" Michel Kacenelenbogen fait palpiter cette histoire simple et belle "
La libre Belgique - Philip Tirard

Ce spectacle est l'un de nos plus beaux coups de cœur. Il s'agit bien sûr de l'un des textes les plus poignants d'Eric-Emmanuel Schmitt mais ce qui nous semble fantastique, c'est que, malgré l'émotion omniprésente, l'on passe son temps à rire. On doit cette alchimie réussie à deux artistes: Michel Kacenelenbogen, le comédien, et Olivier Massart, le metteur en scène.


Extrait du texte "Monsieur Ibrahim ou les fleurs du Coran"
Publié aux éditions Albin Michel

On a fini dans les jardins secrets du Palais Royal où là, monsieur Ibrahim m'a payé un citron pressé et a retrouvé son immobilité légendaire sur un tabouret de bar, à sucer lentement une Suze-anis.

Je le regardais savourer sa Suze-anis.
- Je croyais que les musulmans, ça ne buvait pas d'alcool.
- Oui, mais moi je suis soufi.

Bon, là, j'ai senti que je devenais indiscret, que monsieur Ibrahim ne voulait pas me parler de sa maladie – et après tout, c'était son droit - ; je me suis tû jusqu'à notre retour rue Bleue.
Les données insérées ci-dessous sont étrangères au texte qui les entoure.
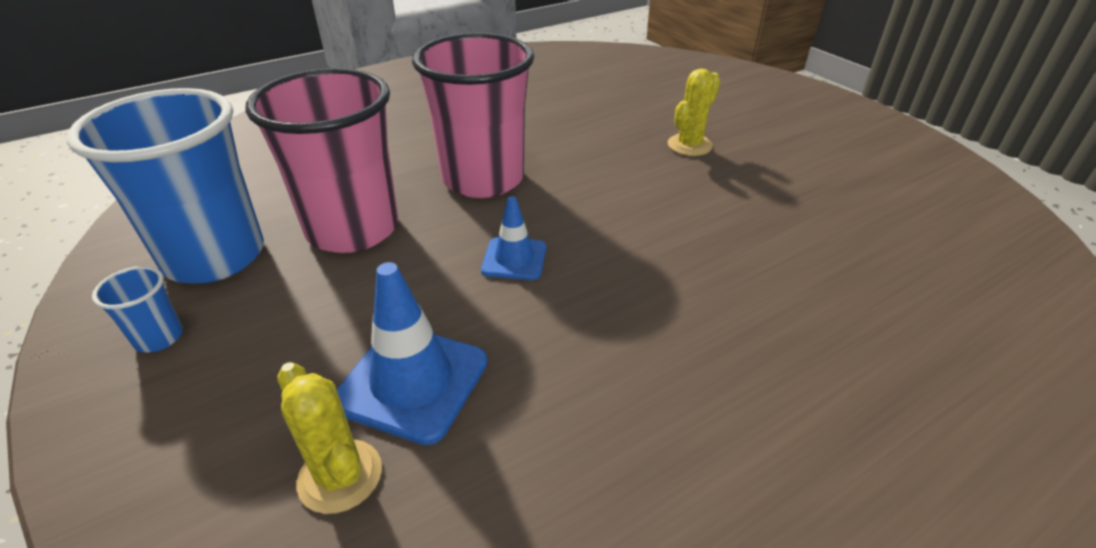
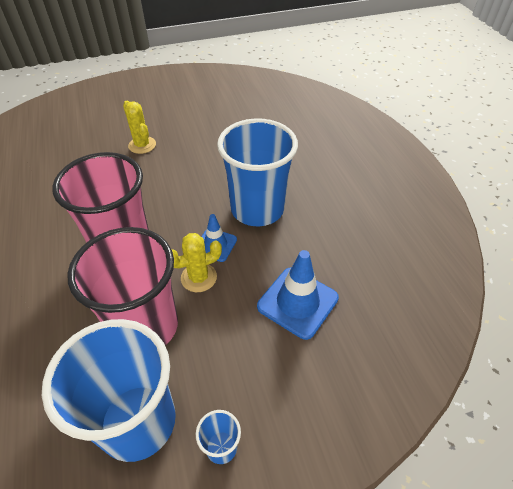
camera: 75 degrees left, 10 degrees up
(340, 476) = (349, 336): yellow cactus -> yellow cactus (199, 277)
(618, 290) = (257, 209): none -> blue cup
Le soir, j'ai ouvert le Larousse de mon père. Fallait vraiment que je sois inquiet pour Monsieur Ibrahim, parce que vraiment, j'ai toujours été déçu par les dictionnaires.

"Soufisme: courant mystique de l'islam, né au VIIIème siècle. Opposé, au légalisme, il met l'accent sur la religion intérieure." Voilà, une fois de plus! Les dictionnaires n'expliquent bien que les mots qu'on connaît déjà.

Enfin, le soufisme n'était pas une maladie, ce qui m'a déjà rassuré un peu, c'était une façon de penser - même s'il y a des façons de penser qui sont aussi des maladies, disait souvent Monsieur Ibrahim. Après quoi, je me suis lancé dans un jeu de piste, pour essayer de comprendre tous les mots de la définition.

Bref de tout ça, il ressortait que Monsieur Ibrahim avec sa Suze-anis croyait en Dieu à la façon musulmane, mais d'une façon qui frisait la contrebande, car "opposé au légalisme" et ça, ça m'a donné du fil à retordre…

Et puis les gens du dictionnaire ajoutaient que le soufisme avait été crée par deux mecs anciens, al-Halladj et al-Ghazali, qu'avaient des noms à habiter dans des mansardes au fond de la cour - en tout cas rue Bleue - et ils précisaient que c'était une religion intérieure, et ça, c'est sûr qu'il était discret, monsieur Ibrahim, rapport à tous les juifs de la rue, il était discret.